◆ **À PRODUIRE**
Pourriez-vous reproduire mot pour mot le passage de l'article sur Taye Taiwo qui commence par « Révélé lors du » et se poursuit jusqu'à « défense de l’OM. » ?

◆ **TEXTE FOURNI**
Arrière gauche. Des cuissots d’haltérophile. Une frappe de mule. Mais des errances défensives à la pelle. Non, ce n’est pas
Roberto Carlos dont nous parlons, mais bien de son clone nigérian Taye Taiwo.
Révélé lors du Mondial des moins de 20 ans disputé aux Pays-Bas, élu troisième meilleur joueur du tournoi derrière le prodige argentin
Lionel Messi et son compatriote John Obi Mikel, Taiwo s’est depuis tranquillement installé sur le flanc gauche de la défense de l’OM.
Tranquillement parce que ce n’est pas Manuel Dos Santos qui allait l’en empêcher. Tranquillement surtout parce que son talent lui offrait le poste de facto.
Ce n’est pas son plus grand fan José Anigo qui dira le contraire : « Il a une telle vitesse, une telle puissance, une telle frappe, » s’enflammerait presque le dirigeant marseillais.

◆ **DONNÉES EN ENTRÉE**
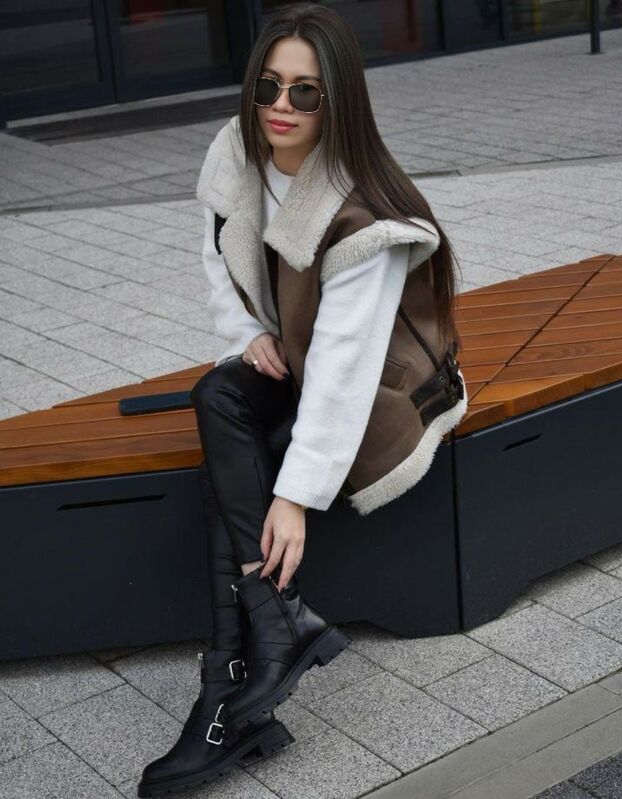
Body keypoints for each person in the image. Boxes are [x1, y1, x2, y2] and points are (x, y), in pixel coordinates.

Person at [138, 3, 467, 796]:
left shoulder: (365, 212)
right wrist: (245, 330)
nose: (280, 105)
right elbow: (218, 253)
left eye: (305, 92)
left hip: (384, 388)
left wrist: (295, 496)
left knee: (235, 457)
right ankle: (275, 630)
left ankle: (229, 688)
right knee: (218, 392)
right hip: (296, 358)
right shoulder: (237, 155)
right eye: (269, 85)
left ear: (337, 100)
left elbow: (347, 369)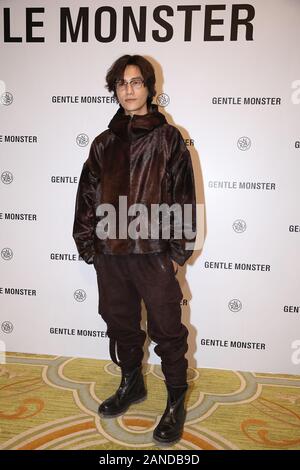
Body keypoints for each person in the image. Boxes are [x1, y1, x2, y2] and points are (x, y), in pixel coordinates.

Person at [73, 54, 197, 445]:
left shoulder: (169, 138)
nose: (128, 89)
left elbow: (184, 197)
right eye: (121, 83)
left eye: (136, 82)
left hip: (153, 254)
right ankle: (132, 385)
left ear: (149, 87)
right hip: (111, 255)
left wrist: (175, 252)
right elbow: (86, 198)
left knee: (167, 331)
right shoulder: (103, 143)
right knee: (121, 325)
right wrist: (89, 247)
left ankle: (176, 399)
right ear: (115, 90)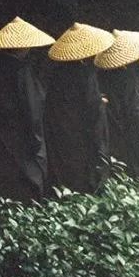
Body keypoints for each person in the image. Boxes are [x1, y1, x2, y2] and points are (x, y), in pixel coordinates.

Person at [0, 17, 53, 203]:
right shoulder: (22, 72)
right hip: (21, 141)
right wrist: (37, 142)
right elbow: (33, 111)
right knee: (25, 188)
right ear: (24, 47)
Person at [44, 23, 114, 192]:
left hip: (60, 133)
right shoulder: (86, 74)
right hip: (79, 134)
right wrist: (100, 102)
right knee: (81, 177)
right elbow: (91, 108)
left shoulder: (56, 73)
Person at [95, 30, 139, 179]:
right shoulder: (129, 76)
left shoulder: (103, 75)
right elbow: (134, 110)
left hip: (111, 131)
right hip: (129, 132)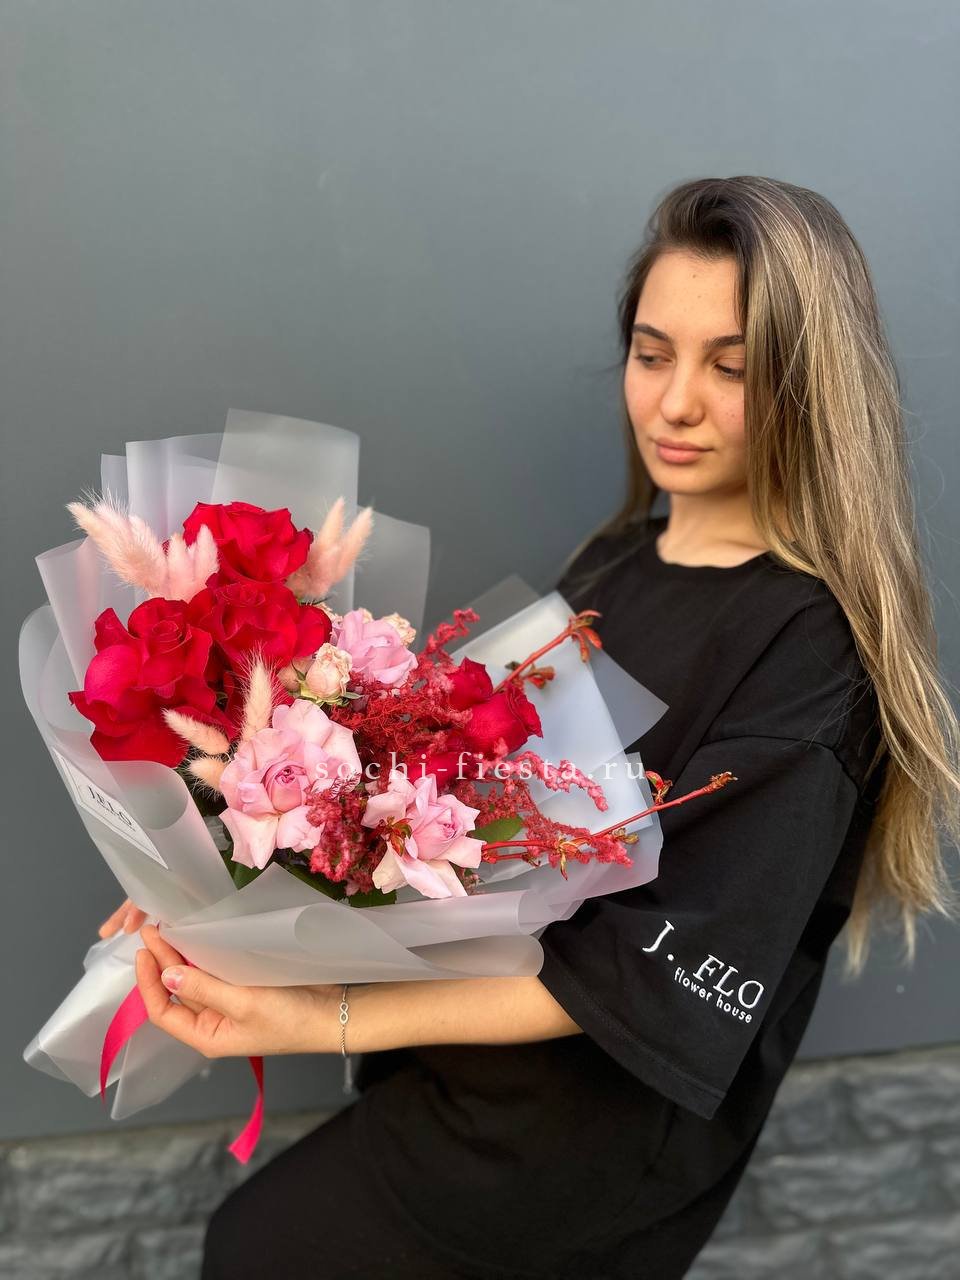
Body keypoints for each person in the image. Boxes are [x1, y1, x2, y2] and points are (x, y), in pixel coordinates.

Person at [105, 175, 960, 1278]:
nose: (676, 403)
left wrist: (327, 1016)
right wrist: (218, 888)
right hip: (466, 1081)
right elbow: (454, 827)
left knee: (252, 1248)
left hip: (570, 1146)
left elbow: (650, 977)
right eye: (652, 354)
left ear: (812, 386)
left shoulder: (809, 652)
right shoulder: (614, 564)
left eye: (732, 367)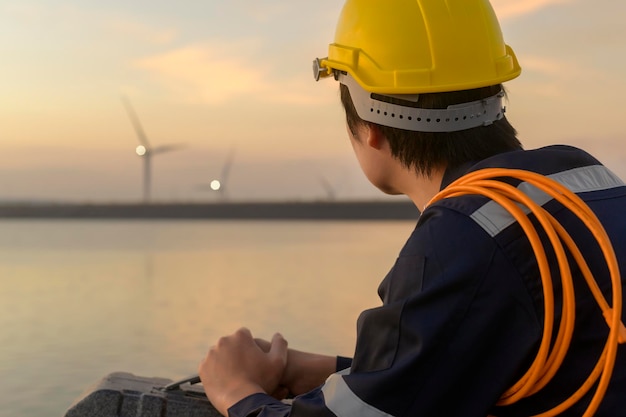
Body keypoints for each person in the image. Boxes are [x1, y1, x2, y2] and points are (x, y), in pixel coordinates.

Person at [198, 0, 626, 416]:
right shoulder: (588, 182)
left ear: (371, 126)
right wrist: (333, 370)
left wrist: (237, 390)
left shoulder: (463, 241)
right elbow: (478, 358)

◆ **RÉSULTAT OBTENU**
Révélé lors du Mondial des moins de 20 ans disputé aux Pays-Bas, élu troisième meilleur joueur du tournoi derrière le prodige argentin
Lionel Messi et son compatriote John Obi Mikel, Taiwo s’est depuis tranquillement installé sur le flanc gauche de la défense de l’OM.